Last month, Dubai beat off bids by cities in Russia, Brazil and Turkey to win the right to host the World Expo.
A report from HSBC estimated the event would attract $10 billion of private sector spending to cover all the costs of putting on the event – positively impacting consumption and investment growth and the jobs market, Trade Arabia News Service reported.
In 2020 itself, the Expo could attract up to 50 million visitors, based on the experience of previous events, providing a strong boost to tourism and consumption.
QNB Group said these factors should add an average 0.5 percentage points GDP growth annually in the run up to 2020 and an additional 1 percentage point in 2020 itself as an influx of people into the country boosted domestic demand.

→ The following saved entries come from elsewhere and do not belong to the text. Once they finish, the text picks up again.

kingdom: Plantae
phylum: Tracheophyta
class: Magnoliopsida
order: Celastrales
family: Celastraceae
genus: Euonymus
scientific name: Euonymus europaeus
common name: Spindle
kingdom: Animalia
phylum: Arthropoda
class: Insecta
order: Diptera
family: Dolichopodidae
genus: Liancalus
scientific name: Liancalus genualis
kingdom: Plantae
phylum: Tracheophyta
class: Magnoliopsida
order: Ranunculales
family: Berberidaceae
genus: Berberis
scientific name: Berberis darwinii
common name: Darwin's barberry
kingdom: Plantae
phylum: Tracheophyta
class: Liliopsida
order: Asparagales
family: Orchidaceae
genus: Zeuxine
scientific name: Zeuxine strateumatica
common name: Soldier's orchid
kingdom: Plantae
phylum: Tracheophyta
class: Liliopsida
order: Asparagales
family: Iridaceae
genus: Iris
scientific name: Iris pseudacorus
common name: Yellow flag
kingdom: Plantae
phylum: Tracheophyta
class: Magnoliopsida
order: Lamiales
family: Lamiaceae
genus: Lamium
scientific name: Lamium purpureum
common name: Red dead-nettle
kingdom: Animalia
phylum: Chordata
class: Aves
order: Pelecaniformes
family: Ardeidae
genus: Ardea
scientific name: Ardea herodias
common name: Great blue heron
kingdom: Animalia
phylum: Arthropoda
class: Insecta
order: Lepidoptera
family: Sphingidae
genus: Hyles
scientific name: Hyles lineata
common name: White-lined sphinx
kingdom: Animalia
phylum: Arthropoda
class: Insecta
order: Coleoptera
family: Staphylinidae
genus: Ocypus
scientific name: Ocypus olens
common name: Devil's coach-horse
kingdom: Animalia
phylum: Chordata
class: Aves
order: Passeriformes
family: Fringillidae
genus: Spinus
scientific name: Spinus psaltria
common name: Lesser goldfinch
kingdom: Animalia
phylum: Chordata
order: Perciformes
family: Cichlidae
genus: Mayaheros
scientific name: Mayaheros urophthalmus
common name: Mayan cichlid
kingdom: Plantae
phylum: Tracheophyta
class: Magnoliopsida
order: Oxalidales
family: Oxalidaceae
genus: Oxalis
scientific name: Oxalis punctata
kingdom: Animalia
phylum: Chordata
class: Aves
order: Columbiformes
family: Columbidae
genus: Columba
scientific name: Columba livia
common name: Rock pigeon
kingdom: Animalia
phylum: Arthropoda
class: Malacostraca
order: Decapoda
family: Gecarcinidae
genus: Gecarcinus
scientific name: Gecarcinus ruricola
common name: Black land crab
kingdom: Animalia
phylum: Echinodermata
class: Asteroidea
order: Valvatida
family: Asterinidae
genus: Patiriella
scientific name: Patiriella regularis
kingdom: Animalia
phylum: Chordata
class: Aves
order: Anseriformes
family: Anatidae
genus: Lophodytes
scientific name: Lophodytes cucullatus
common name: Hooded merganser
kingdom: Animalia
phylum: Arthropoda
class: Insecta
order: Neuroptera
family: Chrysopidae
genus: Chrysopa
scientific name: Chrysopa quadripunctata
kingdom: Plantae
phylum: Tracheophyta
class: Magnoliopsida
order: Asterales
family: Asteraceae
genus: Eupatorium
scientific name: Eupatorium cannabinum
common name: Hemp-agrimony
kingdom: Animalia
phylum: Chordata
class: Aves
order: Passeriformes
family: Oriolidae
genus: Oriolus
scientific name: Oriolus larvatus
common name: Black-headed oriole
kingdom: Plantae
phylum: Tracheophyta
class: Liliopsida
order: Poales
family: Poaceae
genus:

The Qatar lender also said that Dubai hoped to reap long-term benefits from the 2020 Expo by leveraging the event as a catalyst for economic transformation.
It said the hosting location at Dubai World Central, which is close to the new Al Maktoum International Airport and Jebel Ali port, could become a strategic location for business and trade, leading to the creation of permanent jobs and communities and “a new era of growth for the UAE based on the development of human talent”.
The increase in activity in the UAE should lead to spillover economic benefits to the rest of the region, sustaining jobs and economic growth in the GCC, it said.
However, the report warned extra demand generated in the GCC infrastructure sector could create pressures on regional supply chains, driving up the cost of raw materials and fueling real estate and asset-price bubbles.
A higher cost of living could also erode the competitiveness of these economies, it said.